Print the records exactly. Every mark must remain.
---------------
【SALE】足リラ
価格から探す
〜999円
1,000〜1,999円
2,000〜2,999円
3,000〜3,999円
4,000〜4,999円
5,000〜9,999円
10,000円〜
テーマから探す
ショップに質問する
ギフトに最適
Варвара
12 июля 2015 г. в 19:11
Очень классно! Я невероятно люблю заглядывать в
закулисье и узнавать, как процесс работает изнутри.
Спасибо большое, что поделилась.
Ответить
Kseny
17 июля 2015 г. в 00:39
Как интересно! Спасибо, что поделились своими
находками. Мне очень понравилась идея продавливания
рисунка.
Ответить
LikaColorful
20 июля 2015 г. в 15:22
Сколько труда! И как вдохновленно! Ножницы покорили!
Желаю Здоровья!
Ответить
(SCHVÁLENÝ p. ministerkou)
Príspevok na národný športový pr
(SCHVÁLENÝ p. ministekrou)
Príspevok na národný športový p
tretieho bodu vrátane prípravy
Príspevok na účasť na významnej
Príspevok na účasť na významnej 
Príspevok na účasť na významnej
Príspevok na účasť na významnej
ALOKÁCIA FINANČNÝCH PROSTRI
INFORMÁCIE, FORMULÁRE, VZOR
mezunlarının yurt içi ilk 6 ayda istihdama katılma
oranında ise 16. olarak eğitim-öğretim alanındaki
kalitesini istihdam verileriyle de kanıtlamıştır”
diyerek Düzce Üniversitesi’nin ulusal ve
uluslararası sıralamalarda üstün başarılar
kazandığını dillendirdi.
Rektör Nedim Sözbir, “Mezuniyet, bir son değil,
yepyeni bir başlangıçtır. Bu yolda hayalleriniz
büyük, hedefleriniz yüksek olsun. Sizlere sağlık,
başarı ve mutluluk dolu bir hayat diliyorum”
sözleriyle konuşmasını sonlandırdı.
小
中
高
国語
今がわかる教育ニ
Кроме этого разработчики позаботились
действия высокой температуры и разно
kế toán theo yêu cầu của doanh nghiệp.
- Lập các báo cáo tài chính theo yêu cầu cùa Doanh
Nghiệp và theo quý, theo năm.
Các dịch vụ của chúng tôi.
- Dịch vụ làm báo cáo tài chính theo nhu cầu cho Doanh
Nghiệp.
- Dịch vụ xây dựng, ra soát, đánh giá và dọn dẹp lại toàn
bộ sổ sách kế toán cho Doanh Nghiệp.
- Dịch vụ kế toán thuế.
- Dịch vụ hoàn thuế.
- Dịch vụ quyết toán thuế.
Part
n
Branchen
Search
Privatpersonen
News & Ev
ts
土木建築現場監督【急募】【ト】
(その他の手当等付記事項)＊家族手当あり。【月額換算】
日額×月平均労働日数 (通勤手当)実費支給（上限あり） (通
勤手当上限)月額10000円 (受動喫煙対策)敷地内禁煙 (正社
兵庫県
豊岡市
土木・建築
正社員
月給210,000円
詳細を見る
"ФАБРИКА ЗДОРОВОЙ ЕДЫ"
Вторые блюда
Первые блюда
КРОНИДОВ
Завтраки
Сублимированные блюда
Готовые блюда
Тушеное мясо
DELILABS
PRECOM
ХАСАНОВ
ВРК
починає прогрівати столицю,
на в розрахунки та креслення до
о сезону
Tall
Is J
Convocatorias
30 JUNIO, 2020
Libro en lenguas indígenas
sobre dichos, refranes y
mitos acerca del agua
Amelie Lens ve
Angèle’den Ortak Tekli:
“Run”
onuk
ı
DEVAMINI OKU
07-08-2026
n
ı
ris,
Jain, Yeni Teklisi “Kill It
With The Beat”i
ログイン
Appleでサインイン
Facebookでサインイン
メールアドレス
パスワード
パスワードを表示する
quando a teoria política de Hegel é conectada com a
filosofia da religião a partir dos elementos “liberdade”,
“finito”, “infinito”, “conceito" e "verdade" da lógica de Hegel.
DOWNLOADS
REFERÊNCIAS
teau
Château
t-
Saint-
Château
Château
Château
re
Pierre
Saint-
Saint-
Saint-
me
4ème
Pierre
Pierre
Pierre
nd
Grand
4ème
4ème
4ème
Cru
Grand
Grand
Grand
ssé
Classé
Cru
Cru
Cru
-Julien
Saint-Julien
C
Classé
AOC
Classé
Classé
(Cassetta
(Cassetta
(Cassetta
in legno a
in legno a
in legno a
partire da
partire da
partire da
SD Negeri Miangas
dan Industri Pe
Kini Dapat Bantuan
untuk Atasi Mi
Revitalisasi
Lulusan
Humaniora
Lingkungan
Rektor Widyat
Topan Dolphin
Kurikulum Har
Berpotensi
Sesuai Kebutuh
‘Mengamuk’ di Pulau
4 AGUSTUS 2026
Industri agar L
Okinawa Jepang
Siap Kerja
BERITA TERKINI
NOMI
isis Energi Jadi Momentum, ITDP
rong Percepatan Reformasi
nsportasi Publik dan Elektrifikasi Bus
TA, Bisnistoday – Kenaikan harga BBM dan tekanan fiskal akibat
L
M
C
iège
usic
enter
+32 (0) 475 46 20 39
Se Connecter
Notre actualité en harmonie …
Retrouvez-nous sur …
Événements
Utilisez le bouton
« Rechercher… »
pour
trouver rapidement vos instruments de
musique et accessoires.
---------------
- [Written answer]:
【SALE】足リラ
価格から探す
〜999円
1,000〜1,999円
2,000〜2,999円
3,000〜3,999円
4,000〜4,999円
5,000〜9,999円
10,000円〜
テーマから探す
ショップに質問する
ギフトに最適
Варвара
12 июля 2015 г. в 19:11
Очень классно! Я невероятно люблю заглядывать в
закулисье и узнавать, как процесс работает изнутри.
Спасибо большое, что поделилась.
Ответить
Kseny
17 июля 2015 г. в 00:39
Как интересно! Спасибо, что поделились своими
находками. Мне очень понравилась идея продавливания
рисунка.
Ответить
LikaColorful
20 июля 2015 г. в 15:22
Сколько труда! И как вдохновленно! Ножницы покорили!
Желаю Здоровья!
Ответить
(SCHVÁLENÝ p. ministerkou)
Príspevok na národný športový pr
(SCHVÁLENÝ p. ministekrou)
Príspevok na národný športový p
tretieho bodu vrátane prípravy
Príspevok na účasť na významnej
Príspevok na účasť na významnej 
Príspevok na účasť na významnej
Príspevok na účasť na významnej
ALOKÁCIA FINANČNÝCH PROSTRI
INFORMÁCIE, FORMULÁRE, VZOR
mezunlarının yurt içi ilk 6 ayda istihdama katılma
oranında ise 16. olarak eğitim-öğretim alanındaki
kalitesini istihdam verileriyle de kanıtlamıştır”
diyerek Düzce Üniversitesi’nin ulusal ve
uluslararası sıralamalarda üstün başarılar
kazandığını dillendirdi.
Rektör Nedim Sözbir, “Mezuniyet, bir son değil,
yepyeni bir başlangıçtır. Bu yolda hayalleriniz
büyük, hedefleriniz yüksek olsun. Sizlere sağlık,
başarı ve mutluluk dolu bir hayat diliyorum”
sözleriyle konuşmasını sonlandırdı.
小
中
高
国語
今がわかる教育ニ
Кроме этого разработчики позаботились
действия высокой температуры и разно
kế toán theo yêu cầu của doanh nghiệp.
- Lập các báo cáo tài chính theo yêu cầu cùa Doanh
Nghiệp và theo quý, theo năm.
Các dịch vụ của chúng tôi.
- Dịch vụ làm báo cáo tài chính theo nhu cầu cho Doanh
Nghiệp.
- Dịch vụ xây dựng, ra soát, đánh giá và dọn dẹp lại toàn
bộ sổ sách kế toán cho Doanh Nghiệp.
- Dịch vụ kế toán thuế.
- Dịch vụ hoàn thuế.
- Dịch vụ quyết toán thuế.
Part
n
Branchen
Search
Privatpersonen
News & Ev
ts
土木建築現場監督【急募】【ト】
(その他の手当等付記事項)＊家族手当あり。【月額換算】
日額×月平均労働日数 (通勤手当)実費支給（上限あり） (通
勤手当上限)月額10000円 (受動喫煙対策)敷地内禁煙 (正社
兵庫県
豊岡市
土木・建築
正社員
月給210,000円
詳細を見る
"ФАБРИКА ЗДОРОВОЙ ЕДЫ"
Вторые блюда
Первые блюда
КРОНИДОВ
Завтраки
Сублимированные блюда
Готовые блюда
Тушеное мясо
DELILABS
PRECOM
ХАСАНОВ
ВРК
починає прогрівати столицю,
на в розрахунки та креслення до
о сезону
Tall
Is J
Convocatorias
30 JUNIO, 2020
Libro en lenguas indígenas
sobre dichos, refranes y
mitos acerca del agua
Amelie Lens ve
Angèle’den Ortak Tekli:
“Run”
onuk
ı
DEVAMINI OKU
07-08-2026
n
ı
ris,
Jain, Yeni Teklisi “Kill It
With The Beat”i
ログイン
Appleでサインイン
Facebookでサインイン
メールアドレス
パスワード
パスワードを表示する
quando a teoria política de Hegel é conectada com a
filosofia da religião a partir dos elementos “liberdade”,
“finito”, “infinito”, “conceito" e "verdade" da lógica de Hegel.
DOWNLOADS
REFERÊNCIAS
teau
Château
t-
Saint-
Château
Château
Château
re
Pierre
Saint-
Saint-
Saint-
me
4ème
Pierre
Pierre
Pierre
nd
Grand
4ème
4ème
4ème
Cru
Grand
Grand
Grand
ssé
Classé
Cru
Cru
Cru
-Julien
Saint-Julien
C
Classé
AOC
Classé
Classé
(Cassetta
(Cassetta
(Cassetta
in legno a
in legno a
in legno a
partire da
partire da
partire da
SD Negeri Miangas
dan Industri Pe
Kini Dapat Bantuan
untuk Atasi Mi
Revitalisasi
Lulusan
Humaniora
Lingkungan
Rektor Widyat
Topan Dolphin
Kurikulum Har
Berpotensi
Sesuai Kebutuh
‘Mengamuk’ di Pulau
4 AGUSTUS 2026
Industri agar L
Okinawa Jepang
Siap Kerja
BERITA TERKINI
NOMI
isis Energi Jadi Momentum, ITDP
rong Percepatan Reformasi
nsportasi Publik dan Elektrifikasi Bus
TA, Bisnistoday – Kenaikan harga BBM dan tekanan fiskal akibat
L
M
C
iège
usic
enter
+32 (0) 475 46 20 39
Se Connecter
Notre actualité en harmonie …
Retrouvez-nous sur …
Événements
Utilisez le bouton
« Rechercher… »
pour
trouver rapidement vos instruments de
musique et accessoires.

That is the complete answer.